Но никто не знал, чего можно ждать от Франца. Это создавало отчуждение. И притягивало. Как его ни изучай, все равно не узнаешь; он и сам не знал себя. С виду это был совсем ребенок, совсем простой человек, – таким он и был; но кто пытался проникнуть к нему в душу, сразу терял дорогу и топтался вслепую на незнакомом месте. Аннета пыталась открыть дверь в эту душу всевозможными ключами, но они не подходили к замкам. За исключением одного: маленького, как раз того, которым не пользовался Жермен, ключа «неизвестно от чего» (как говаривали во времена великого короля, когда старались не слишком приглядываться к этому «неизвестному чему!»). У Аннеты тоже не было охоты заглядывать в глухие закоулки души. Но из этих укромных уголков, не замечаемых посторонним глазом, к ней доносился таинственный аромат, доносилось жужжание пчелиного улья, которое она одна различала, к которому прислушивалась, наводя порядок в своем душевном хозяйстве. И то, что она слышала этот шорох крыл, очаровывающий и угрожающий, как бы делало их сообщниками. Это была отдаленная родственная связь между двумя чужими друг другу людьми. (Когда речь идет о породе, отдаленные связи бывают иной раз крепче близких: ветки не так ломки, как сучья, хотя они и дальше от ствола.).
Это давало Аннете власть над Францем, и между ними возникло общение.
Без слов. Так слепые насекомые цепляются друг за друга в полумраке своими усиками. Есть целая порода существ, живущих этой подземной жизнью. Но в ярком дневном свете их способности ослабевают. Найдя случай вновь применить их, они испытывают удовольствие, в котором не желают разбираться.
И они признательны тем, кто дает им возможность проявлять их.
Разговаривая при свете дня о тысяче вещей и почти всегда превратно понимая друг друга, Аннета и Франц прислушивались к шуму вод в долине. И соприкасались друг с другом скрытыми гранями души.
Разрушение шло все быстрее и быстрее. Казалось, рассыпается фасад здания. Только слепой мог не видеть этого. Никакими румянами нельзя было освежить это истаявшее лицо. И Жермен от них отказался. Франц старался не смотреть на него…

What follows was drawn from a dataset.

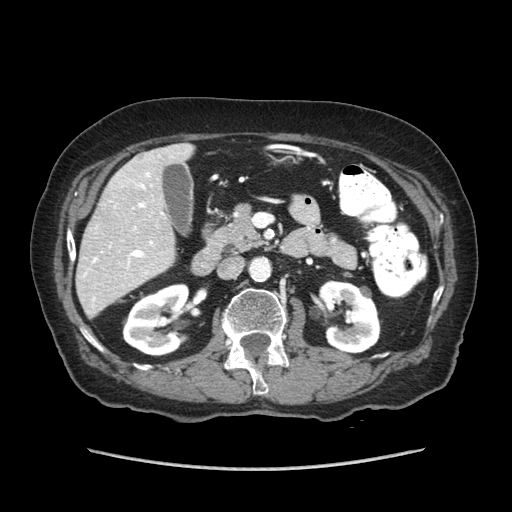
Contrast-enhanced abdominal CT (liver protocol), one axial slice. Position 29 of 89 along the scan axis. Reconstruction kernel STANDARD. 140 kVp. Soft-tissue window (W 400 / L 40 HU). 2.5 mm slice thickness. 512 × 512 image matrix, field of view 360 × 360 mm. From the clinical record (not read from this slice): diagnosis: hepatocellular carcinoma (patient treated with transarterial chemoembolisation; whether this scan precedes or follows treatment is not stated here); TNM stage (as recorded): Stage-IIIA; Child-Pugh class: A; tumour differentiation: well differentiated.
Structures marked on this image (semi-automatic segmentation, software-assisted and operator-edited):
- liver parenchyma outside the tumour (the mass and vessels are separate outlines, so this box may not span the whole liver): bounding box [x1, y1, x2, y2] px = [76, 142, 194, 317]
- mass: [108, 157, 155, 196]
- portal vein: [84, 172, 163, 301]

Он входил… С ним входило дыхание жизни и полей. Он приносил подснежники, свои последние наброски мелом и углем, холодный воздух, которым пропитывалась его одежда, и здоровые руки, бежавшие от влажного прикосновения лихорадочных рук умирающего. Он оживленно болтал, и эти токи молодой жизни гальванизировали Жермена. Друзья в беседах не касались болезни. Франц довольствовался двумя-тремя торопливыми вопросами, от которых Жермен сухо и равнодушно отмахивался. Они беседовали об искусстве и вечных, отвлеченных вопросах – о том, что никогда не существовало…
(Аннета молчала, слушала, удивлялась сумасшествию мужчин, одержимых идеями.) Или же Франц, говоря за двоих, рассказывал о своей жизни в плену, о прожитых в лагере годах, о горестях, которые стали милы на расстоянии, о встречах сегодняшнего дня, о своих планах, о том, что он Предпримет, когда кончится война (и кто еще кончится тем временем?..). Его рассеянный взгляд, скользнув по лицу Жермена, бежал от его впалых, обглоданных болезнью щек, как бы прицепленных к выступам скул… Он бежал, этот боязливый взгляд, ища с неловкой торопливостью другой точки, на которой было бы отраднее задержаться. А Жермен стоически улыбался и помогал Францу вернуться на землю живых. Он почти всегда говорил первый:
– Поболтали – и довольно! Теперь, Аннета, уведите ребенка на прогулку! Нельзя упустить такой прекрасный день…
И, когда она подходила проститься, прибавлял:
– Вечером загляните на минутку одна. Вы мне нужны…
Аннета выходила с Францем. Франц спешил заметить:
– Ему сегодня гораздо лучше, не правда ли?..
Ответа он не ждал. Он шел вперед большими шагами, выпятив грудь, волосы у него развевались; всей силой легких он втягивал чистый, не отравленный гниением воздух. Крепкие ноги Аннеты, тоже помимо ее воли, радовались движению: казалось, здоровое животное вознаграждает себя за подавленность тела, онемевшего в атмосфере болезни, у изголовья больного.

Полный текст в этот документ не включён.